Task description:
Return every line of text in the listing below with no changes, leaving out the pictures.

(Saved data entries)
*** Block opens ***

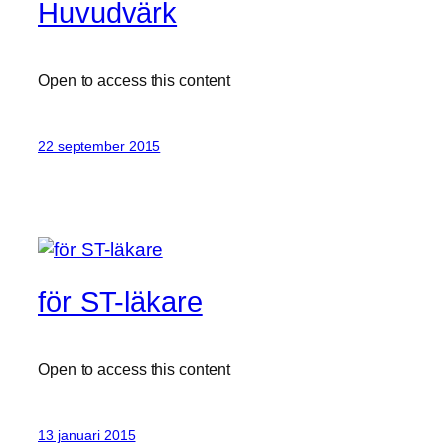
Huvudvärk
Open to access this content
22 september 2015
för ST-läkare
Open to access this content
13 januari 2015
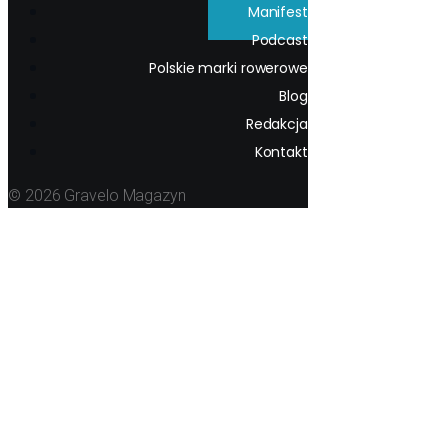
Manifest
Podcast
Polskie marki rowerowe
Blog
Redakcja
Kontakt
© 2026 Gravelo Magazyn
Manifest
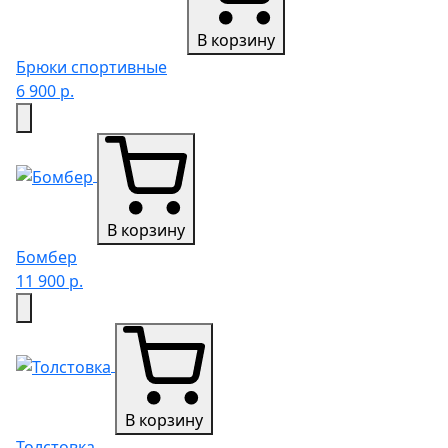
В корзину
Брюки спортивные
6 900 р.
В корзину
Бомбер
11 900 р.
В корзину
Толстовка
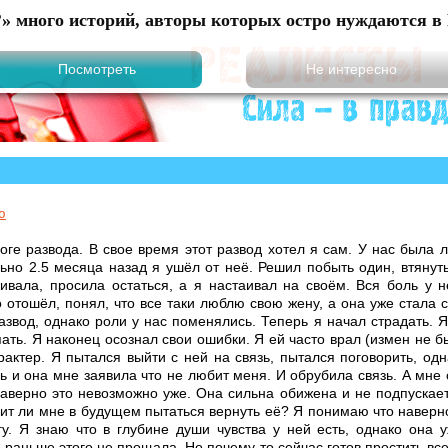
?» много историй, авторы которых остро нуждаются в 
ю
оге развода. В свое время этот развод хотел я сам. У нас была 
льно 2.5 месяца назад я ушёл от неё. Решил побыть один, втянут
ивала, просила остаться, а я настаивал на своём. Вся боль у 
 отошёл, понял, что все таки люблю свою жену, а она уже стала 
азвод, однако роли у нас поменялись. Теперь я начал страдать. 
пать. Я наконец осознал свои ошибки. Я ей часто врал (измен не б
рактер. Я пытался выйти с ней на связь, пытался поговорить, од
 и она мне заявила что не любит меня. И обрубила связь. А мне о
наверно это невозможно уже. Она сильна обижена и не подпускает
ит ли мне в будущем пытаться вернуть её? Я понимаю что наверно
у. Я знаю что в глубине души чувства у ней есть, однако она у
 раньше этого не прощала. Но почему то сейчас готов простить все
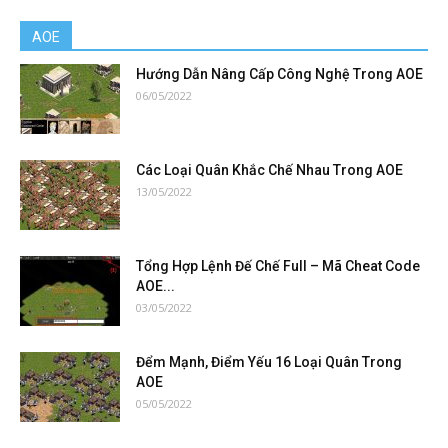
AOE
Hướng Dẫn Nâng Cấp Công Nghệ Trong AOE
06/05/2022
Các Loại Quân Khắc Chế Nhau Trong AOE
13/05/2022
Tổng Hợp Lệnh Đế Chế Full – Mã Cheat Code
AOE...
03/05/2022
Đểm Mạnh, Điểm Yếu 16 Loại Quân Trong
AOE
05/05/2022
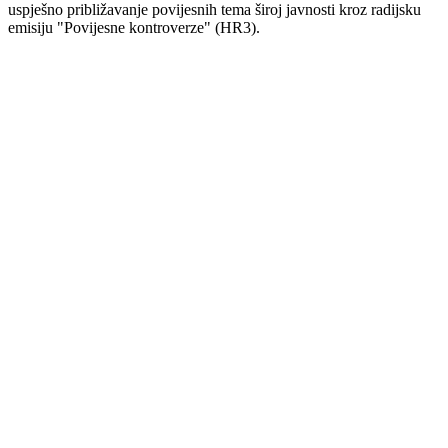
uspješno približavanje povijesnih tema široj javnosti kroz radijsku
emisiju "Povijesne kontroverze" (HR3).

*** Block closes ***

Exercise result:
Huvudvärk
Open to access this content
22 september 2015
för ST-läkare
Open to access this content
13 januari 2015
Manifest
Podcast
Polskie marki rowerowe
Blog
Redakcja
Kontakt
© 2026 Gravelo Magazyn
Manifest
В корзину
Брюки спортивные
6 900 р.
В корзину
Бомбер
11 900 р.
В корзину
Толстовка
?» много историй, авторы которых остро нуждаются в 
ю
оге развода. В свое время этот развод хотел я сам. У нас была 
льно 2.5 месяца назад я ушёл от неё. Решил побыть один, втянут
ивала, просила остаться, а я настаивал на своём. Вся боль у 
 отошёл, понял, что все таки люблю свою жену, а она уже стала 
азвод, однако роли у нас поменялись. Теперь я начал страдать. 
пать. Я наконец осознал свои ошибки. Я ей часто врал (измен не б
рактер. Я пытался выйти с ней на связь, пытался поговорить, од
 и она мне заявила что не любит меня. И обрубила связь. А мне о
наверно это невозможно уже. Она сильна обижена и не подпускает
ит ли мне в будущем пытаться вернуть её? Я понимаю что наверно
у. Я знаю что в глубине души чувства у ней есть, однако она у
 раньше этого не прощала. Но почему то сейчас готов простить все
AOE
Hướng Dẫn Nâng Cấp Công Nghệ Trong AOE
06/05/2022
Các Loại Quân Khắc Chế Nhau Trong AOE
13/05/2022
Tổng Hợp Lệnh Đế Chế Full – Mã Cheat Code
AOE...
03/05/2022
Đểm Mạnh, Điểm Yếu 16 Loại Quân Trong
AOE
05/05/2022
uspješno približavanje povijesnih tema široj javnosti kroz radijsku
emisiju "Povijesne kontroverze" (HR3).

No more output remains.